Più a nord scelgo certi quartieri di palazzine non firmate: dalle parti di piazzale Indipendenza pedalo tra i marmi delle portinerie di via Vivaio, le tende che si muovono dalle portefinestre aperte su via Archimede. Non c’è una bellezza immediata in queste strade, ma balconi ricchi di gelsomini e glicine, talvolta edifici popolari che si alternano ai palazzi borghesi. Nelle piccole vie intorno a Villa Necchi Campiglio i palazzi si fanno più barocchi, i loro caratteri più decisi. Questa è invece una Milano fortemente aristocratica, in via Serbelloni un palazzo degli anni Venti di Aldo Andreani ha una complessa forma poligonale, e accanto al portone si trova un grosso orecchio incastonato nel muro per “ascoltare la città”. Villa Zanoletti, all’angolo con via Mozart, è interamente ricoperta, d’estate, di vite canadese, come una piramide Maya su cui si sono accumulati i secoli.

Mentre cammino con la testa all’insù faccio giochi di immaginazione e mi creo delle piccole scene di interni. Prendo le eco dei dialoghi dei romanzi di Bassani, Cassola, Ginzburg e Montefoschi e le ambiento in questi interni che a loro volta mi immagino. Non penso a quanto possano essere stronzi i proprietari attuali con i loro Suv, i loro arredi moderni che hanno sostituito le vecchie librerie su misura, i loro specchi Ultrafragola comprati perché vanno di moda. Idealizzo, invece, e cerco un’armonia tra l’architettura e le vite che vorrei l’abitassero. Vorrei poterci entrare a passeggiare, in quei saloni con tre accessi al balcone: una mia amica anni fa prenotava delle visite a queste case cercando quelle in lista solo per poterle vedere, io non riesco perché non so mentire e penso che si vedrebbe troppo che sono lì solo per abbeverarmi di spazi enormi, disimpegni, bagni di marmo, armadi seicenteschi, ritratti di antenati. Mi immagino che sarebbe meglio se gli inquilini se li scegliessero i palazzi stessi improvvisamente coscienti, dopo aver aperto un bando basato esclusivamente sulla sensibilità e non sul conto in banca. Allora sì, penso, che potrei abitare i quattrocento metri quadrati di via Lanzone.

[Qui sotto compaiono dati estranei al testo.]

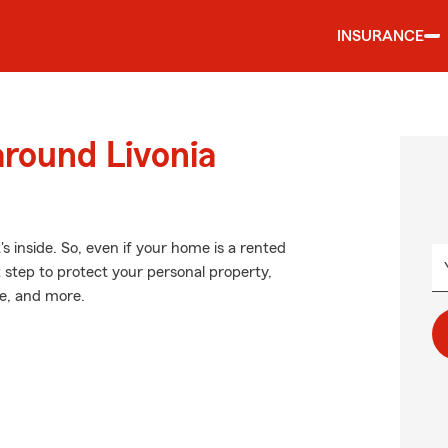
INSURANCE
around Livonia
's inside. So, even if your home is a rented
 step to protect your personal property,
ne, and more.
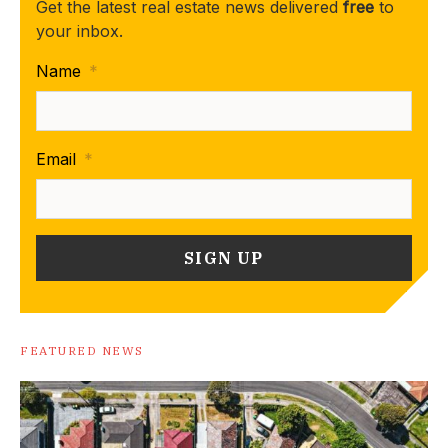
Get the latest real estate news delivered
free
to
your inbox.
Name
*
Email
*
FEATURED NEWS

Via Gino Bramieri è una piccola strada resistente dietro al caos e all’arroganza di Porta Nuova, qui c’è un palazzo progettato negli anni Ottanta e realizzato negli anni Novanta da Maurizio Calzavara e Silvano Tintori. Su uno dei timpani che coprono le logge è incisa la citazione di un libro di Alberto Savinio del 1944: «Ascolto il tuo cuore, città». È quello che faccio, ho pensato quando l’ho letta la prima volta, in queste passeggiate.